12, according to the described books method for making of claim 11, it is characterized in that: also comprise:

One edit step, it is after these books produce, and the operation that receives a user is to edit the content of these books.

13, according to the described books method for making of claim 11, it is characterized in that: also comprise:

One figure book format is selected step, and its selection that receives a user to be providing at least one figure book format, and these books produce step and apply mechanically this figure book format and produce this books.

14, according to the described books method for making of claim 11, it is characterized in that: also comprise:

One makes policy selects step, and its selection of accepting a user is to provide this making policy.

15, according to the described books method for making of claim 11, it is characterized in that: this audio analysis algorithm is analyzed this audio data in this video data, this literal acquisition step captures this audio data obtaining this word segment according to this audio analysis algorithm, and this illustration acquisition step acquisition and corresponding this image data of this audio data are with as this illustration part.

16, according to the described books method for making of claim 11, it is characterized in that: this captions analytical algorithm is then analyzed this captions data in this video data, this literal acquisition step then captures this captions data obtaining this word segment according to this captions analytical algorithm, and this illustration acquisition step acquisition and corresponding this image data of this captions data are with as this illustration part.
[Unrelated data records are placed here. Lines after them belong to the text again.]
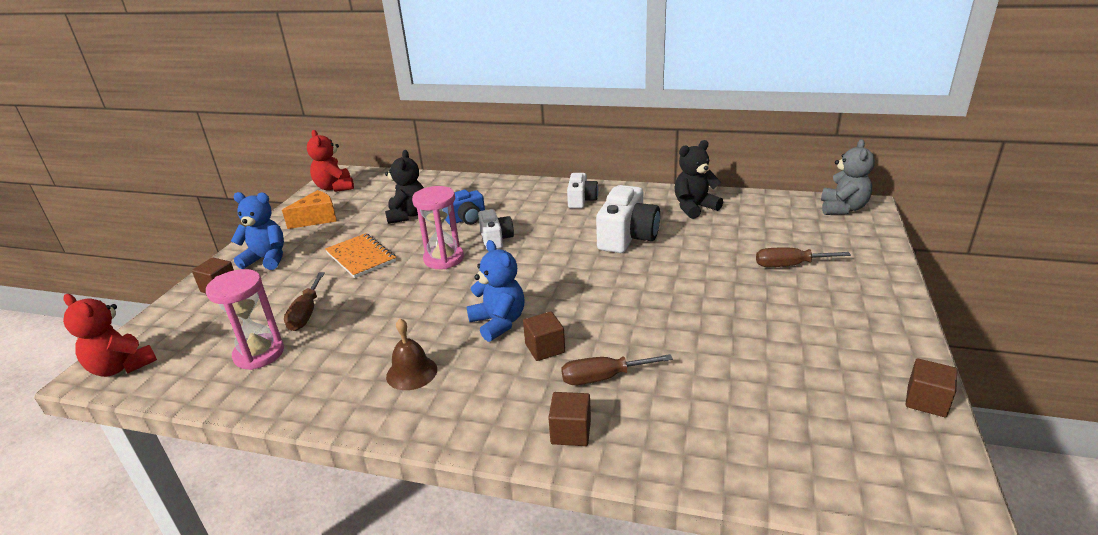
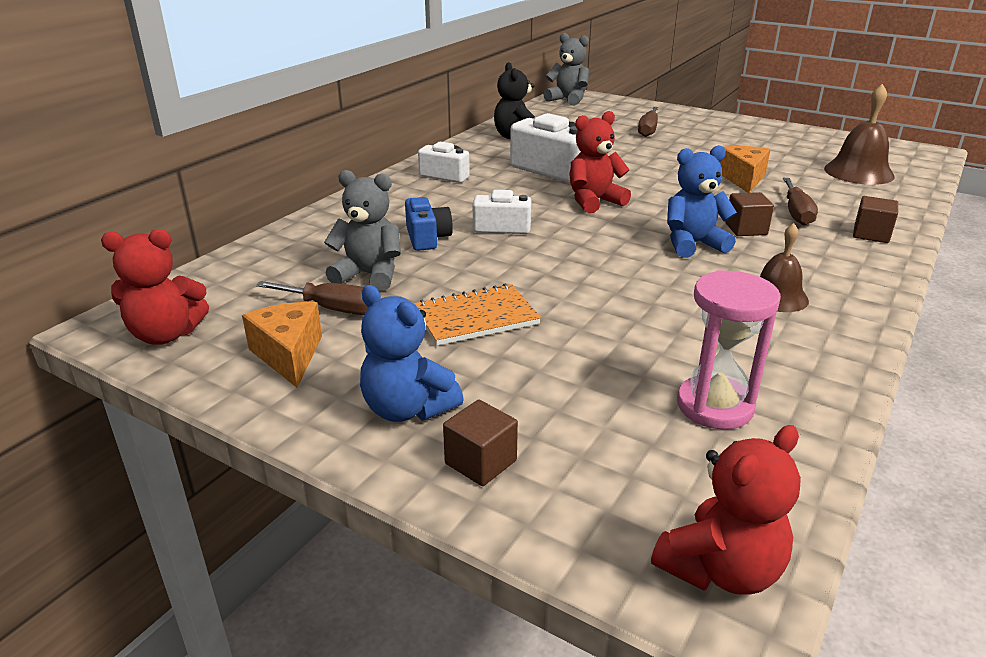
camera: 75 degrees left, 0 degrees up
blue teddy bear [231,192,284,270] -> blue teddy bear turned 75 degrees counterclockwise [360,285,464,422]
brown screwdriver [284,272,325,331] -> brown screwdriver moved to [256,281,369,315]
black teddy bear [385,150,424,224] -> grey teddy bear [324,170,401,291]
pink hourglass [412,186,464,269] -> none
brown cube [905,359,957,417] -> none
none -> red teddy bear [569,111,631,213]
none -> orange cheese [719,146,771,193]
none -> brown bell [824,84,895,185]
17, according to the described books method for making of claim 11, it is characterized in that: this image analysing computer algorithm is according to this image data in this video data of image case study, this illustration acquisition step captures this image data obtaining this illustration part according to this image analysing computer algorithm, and this literal acquisition step from corresponding this video data of this image data obtain this word segment.

18, according to the described books method for making of claim 11, it is characterized in that: this image analysing computer algorithm foundation one object is analyzed this image data in this video data, this illustration acquisition step captures this image data obtaining this illustration part according to this image analysing computer algorithm, and this literal acquisition step from corresponding this video data of this image data obtain this word segment.

19, according to the described books method for making of claim 11, it is characterized in that: this image analysing computer algorithm is analyzed this image data in this video data, this literal acquisition step captures captions in this image data with as this word segment, and this illustration acquisition step captures this image data with as this illustration part.

20, according to the described books method for making of claim 11, it is characterized in that: this scene/shot transition analytical algorithm is then analyzed the scene/shot transition of this image data in this video data, this literal acquisition step and this illustration acquisition step with this scene/shot transition analytical algorithm then as this word segment and this illustration partly selection and the foundation of segmentation.